### RECORDS TO USE
☆ ☆ ☆ ☆

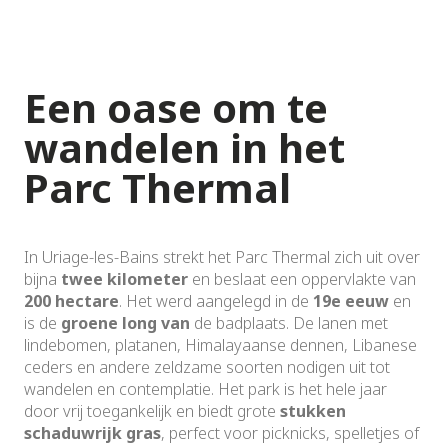
Een oase om te
wandelen in het
Parc Thermal
In Uriage-les-Bains strekt het Parc Thermal zich uit over
bijna
twee kilometer
en beslaat een oppervlakte van
200 hectare
. Het werd aangelegd in de
19e eeuw
en
is de
groene long van
de badplaats. De lanen met
lindebomen, platanen, Himalayaanse dennen, Libanese
ceders en andere zeldzame soorten nodigen uit tot
wandelen en contemplatie. Het park is het hele jaar
door vrij toegankelijk en biedt grote
stukken
schaduwrijk gras
, perfect voor picknicks, spelletjes of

☆ ☆ ☆ ☆

Could you lay out each line of text in the data above as a numbered list, skipping any blank lines and leaving the pictures out?

### ANSWER TO THIS TASK
1. Een oase om te
2. wandelen in het
3. Parc Thermal
4. In Uriage-les-Bains strekt het Parc Thermal zich uit over
5. bijna
6. twee kilometer
7. en beslaat een oppervlakte van
8. 200 hectare
9. . Het werd aangelegd in de
10. 19e eeuw
11. en
12. is de
13. groene long van
14. de badplaats. De lanen met
15. lindebomen, platanen, Himalayaanse dennen, Libanese
16. ceders en andere zeldzame soorten nodigen uit tot
17. wandelen en contemplatie. Het park is het hele jaar
18. door vrij toegankelijk en biedt grote
19. stukken
20. schaduwrijk gras
21. , perfect voor picknicks, spelletjes of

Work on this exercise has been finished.